Briarwood is especially busy this time of year. Gardens are tilled, reorganized, updated and planted. Each year our briarpatch is more tame than the year before. Bill and I have been hard at work - and I have the aching muscles to prove it! The area around our green house is shaping up beautifully and our "kitchen garden" is being planted there. I have also added a tea rose garden and in just a few days my longed-for wisteria lodge will be in place. The production garden has been moved to a different location where it is fenced in and Ellie, our darling goat, cannot eat the tender plants to her heart's content.
Princess and Squirt, the horse and pony, are free to run in the pasture all day and munch the new grass. They love being brushed as they shed their heavy winter coats. Then, of course, after all the brushing they have to go roll in the mud again! We "lovingly" call that their facial mud pack!
Quincy and Rawley suddenly look like little lions and I am reminded that I need to arrange an appointment with the groomer.
BUT, the most fun is the arrival of the chicks. I was in the post office Monday and the building was filled with the little "peeps" of the little chicks. Not long after, Bill arrived with a little travel box carrying our 12 babies. This year the chickens will get to live in a "chicken caravan". It is darling and if I was a chicken, it is where I would want to live.

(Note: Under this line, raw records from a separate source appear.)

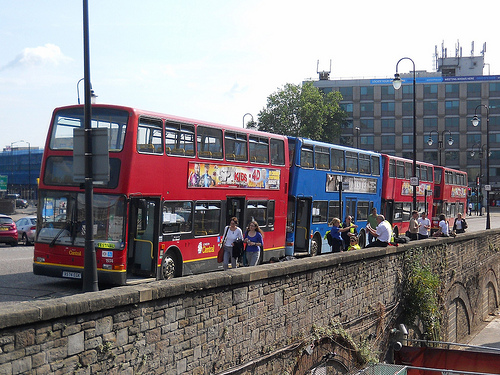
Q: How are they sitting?
A: On edge.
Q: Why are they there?
A: Touring.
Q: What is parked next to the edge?
A: Autobuses.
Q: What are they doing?
A: Relaxing.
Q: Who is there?
A: Tourists.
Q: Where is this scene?
A: City street.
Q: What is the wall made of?
A: Stone.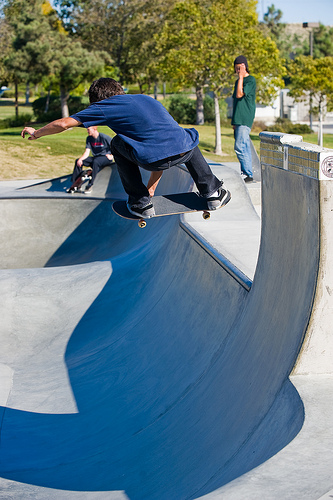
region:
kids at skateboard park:
[21, 76, 330, 272]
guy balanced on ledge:
[24, 71, 230, 234]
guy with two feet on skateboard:
[54, 77, 235, 235]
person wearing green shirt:
[221, 45, 267, 140]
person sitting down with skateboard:
[62, 121, 128, 202]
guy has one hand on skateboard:
[66, 82, 214, 224]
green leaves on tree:
[186, 20, 252, 145]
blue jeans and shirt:
[67, 80, 221, 220]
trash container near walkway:
[283, 99, 307, 126]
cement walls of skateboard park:
[33, 200, 231, 499]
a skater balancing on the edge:
[11, 64, 238, 245]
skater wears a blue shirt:
[13, 71, 220, 183]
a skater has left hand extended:
[10, 70, 171, 157]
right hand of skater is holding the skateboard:
[106, 135, 234, 226]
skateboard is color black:
[102, 175, 239, 234]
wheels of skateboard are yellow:
[133, 208, 212, 229]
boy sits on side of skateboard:
[58, 123, 116, 201]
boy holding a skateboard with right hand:
[220, 49, 268, 187]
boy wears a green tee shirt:
[218, 56, 264, 183]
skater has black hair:
[7, 61, 172, 149]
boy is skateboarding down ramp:
[19, 76, 230, 227]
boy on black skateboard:
[111, 188, 232, 228]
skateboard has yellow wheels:
[137, 211, 210, 227]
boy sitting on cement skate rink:
[65, 125, 113, 193]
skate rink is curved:
[0, 131, 332, 499]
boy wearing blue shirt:
[69, 93, 199, 164]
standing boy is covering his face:
[233, 54, 257, 181]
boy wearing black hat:
[233, 54, 248, 69]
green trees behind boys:
[0, 0, 332, 154]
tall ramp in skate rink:
[98, 130, 332, 499]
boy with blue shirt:
[40, 91, 231, 226]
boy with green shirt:
[219, 52, 276, 186]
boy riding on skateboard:
[23, 88, 240, 228]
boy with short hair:
[66, 70, 232, 233]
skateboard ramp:
[7, 225, 323, 437]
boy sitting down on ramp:
[59, 116, 116, 195]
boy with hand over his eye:
[215, 49, 284, 175]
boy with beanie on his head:
[217, 51, 271, 181]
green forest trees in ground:
[2, 1, 330, 73]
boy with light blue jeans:
[217, 55, 283, 198]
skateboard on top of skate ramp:
[99, 186, 240, 237]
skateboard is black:
[105, 176, 261, 237]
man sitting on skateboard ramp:
[71, 123, 123, 212]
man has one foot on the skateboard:
[22, 142, 120, 206]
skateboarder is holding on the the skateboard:
[107, 151, 197, 216]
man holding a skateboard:
[217, 120, 276, 193]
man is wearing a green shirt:
[224, 71, 273, 129]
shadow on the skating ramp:
[6, 167, 279, 498]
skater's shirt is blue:
[88, 98, 229, 199]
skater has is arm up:
[33, 85, 134, 162]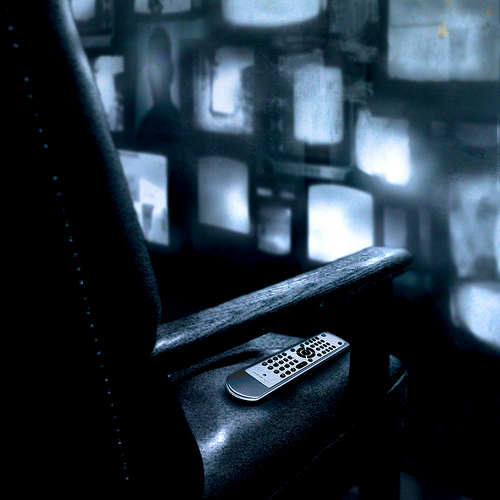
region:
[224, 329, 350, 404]
A black remote with grey top.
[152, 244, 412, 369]
A black arm of a chair.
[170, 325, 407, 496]
A black chair seat.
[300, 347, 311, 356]
Round black circle on a remote.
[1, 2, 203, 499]
Black leather back of a chair.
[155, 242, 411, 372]
A wooden arm on a chair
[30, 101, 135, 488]
Rivets on the seam of a chair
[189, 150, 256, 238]
TV screen on a wall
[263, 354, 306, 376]
Black buttons on a remote control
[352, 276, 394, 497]
Arm support on a chair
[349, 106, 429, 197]
Bright TV screen on a wall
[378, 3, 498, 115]
A large TV on a wall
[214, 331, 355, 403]
The remote on the chair.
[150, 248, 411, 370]
The arm rest of the chair.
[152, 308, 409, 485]
The sitting area of the chair.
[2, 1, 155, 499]
The back of the chair.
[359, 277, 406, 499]
The post of the arm rest.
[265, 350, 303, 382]
The buttons on the bottom of the remote.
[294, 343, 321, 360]
The circle shaped button in the middle of the remote.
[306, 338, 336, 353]
The panel of buttons at the top of the remote.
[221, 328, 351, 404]
remote control with many buttons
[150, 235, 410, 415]
wooden armrest on large and dark chair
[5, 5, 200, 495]
long back cushion of chair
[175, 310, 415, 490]
shiny leather seat cushion on chair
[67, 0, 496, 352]
several blue screens with different images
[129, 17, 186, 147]
head and shoulders showing on one screen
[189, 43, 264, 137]
screen showing on screen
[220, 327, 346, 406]
silver panel on remote control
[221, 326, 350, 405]
flat end opposite curved end on control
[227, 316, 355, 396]
remote control on the chair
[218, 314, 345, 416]
remote control on the chair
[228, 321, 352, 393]
remote control on the chair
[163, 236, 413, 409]
wooden arm on the chair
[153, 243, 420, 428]
wooden arm on the chair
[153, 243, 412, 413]
wooden arm on the chair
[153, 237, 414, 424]
wooden arm on the chair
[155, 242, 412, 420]
wooden arm on the chair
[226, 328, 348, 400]
remote control sitting on a chair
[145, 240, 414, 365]
wooden arm of a computer chair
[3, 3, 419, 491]
computer chair facing many monitors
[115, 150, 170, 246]
monitor screen in the back ground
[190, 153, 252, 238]
monitor screen in the back ground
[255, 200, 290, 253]
monitor screen in the back ground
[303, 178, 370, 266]
monitor screen in the back ground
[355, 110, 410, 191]
monitor screen in the back ground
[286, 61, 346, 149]
monitor screen in the back ground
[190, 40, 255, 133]
monitor screen in the back ground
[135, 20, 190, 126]
monitor screen in the back ground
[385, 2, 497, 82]
monitor screen in the back ground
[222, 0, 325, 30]
monitor screen in the back ground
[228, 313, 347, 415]
remote on the chair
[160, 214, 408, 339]
armrest on the chair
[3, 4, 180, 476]
back of the chair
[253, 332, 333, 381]
buttons on the remote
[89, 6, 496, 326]
screens in front of the chair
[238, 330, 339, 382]
silver background on the buttons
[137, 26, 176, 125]
outline of a man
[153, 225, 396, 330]
wood grain armrest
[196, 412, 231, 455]
reflection on the chair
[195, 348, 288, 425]
bottom of the remote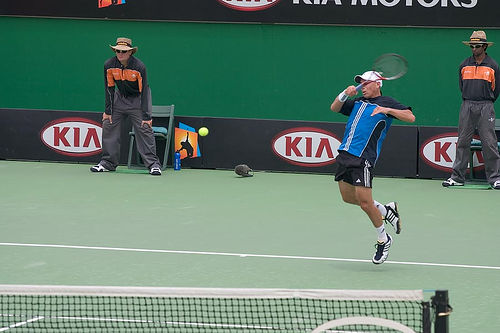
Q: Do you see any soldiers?
A: No, there are no soldiers.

Our joys would be more complete if we could share these wonders with our wonderful granddaughter, Margaret. However, since she is miles away, we will use the wonders of technology. Margaret, dear little Margaret, these videos are for you. Enjoy.
Here are the little chicks.
Here are Quincy and Rawley. Pat did not want to be a movie star.
Here is little Ellie. She is getting old and does not spend quite so much time stalking cats.
"All things bright and beautiful, all creatures great and small, all things wise and wonderful, the Lord God made them all."